Она замолчала, задохнувшись и не в силах продолжить. Троуг потупил взор, как девица из высшего общества, услышавшая матерное слово. Я разглядывал своих друзей, очертания которых еле просматривались в темноте, и чувствовал подкатывающую злобу.

– Договаривай. Что я?

– Ты становишься другим. Словно после смерти Охотника все то темное, что было в тебе, выплеснулось наружу. И оно затмило светлое. А ты не такой. Это не ты настоящий. Будто кто-то другой говорит за тебя.

– Откуда ты знаешь, кто я такой? Из-за того, что посидела пять минут среди моих родных? Или потому, что мы вместе отбивались от рахнаидов? Или потому, что я спас тебя и подстраховал с младшим братом? На моем месте мог быть кто угодно! И ты не знаешь, кто я такой!

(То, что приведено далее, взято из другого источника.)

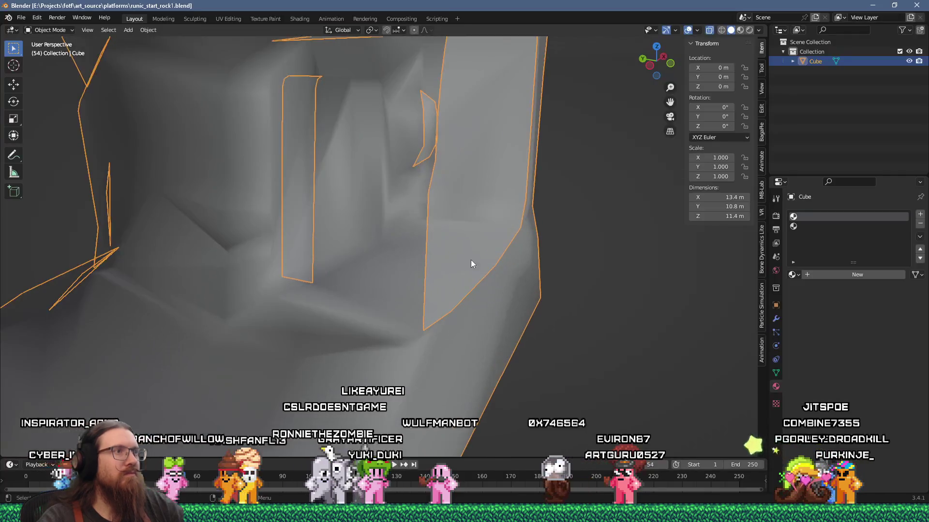
# - In face select mode, move the small rune face 0.189 m along Y
pyautogui.scroll(2, 403, 169)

Мне показалось, что глаза Рис блеснули в тусклом фонарном свету. Она не ответила, лишь резко развернулась и побежала прочь. Я хотел крикнуть девушке что-то вслед. Обидное, хлесткое, однако ничего не приходило в голову. Стоял, тяжело дыша и выпуская пар изо рта. Зато сказал Троуг:

– Знаешь, Серега. Мы часто ведем себя как мудаки. Однако одни это осознают, а другие – нет.

И он побрел вслед за Рис. Не подал руки, не похлопал по плечу, даже не махнул на прощание.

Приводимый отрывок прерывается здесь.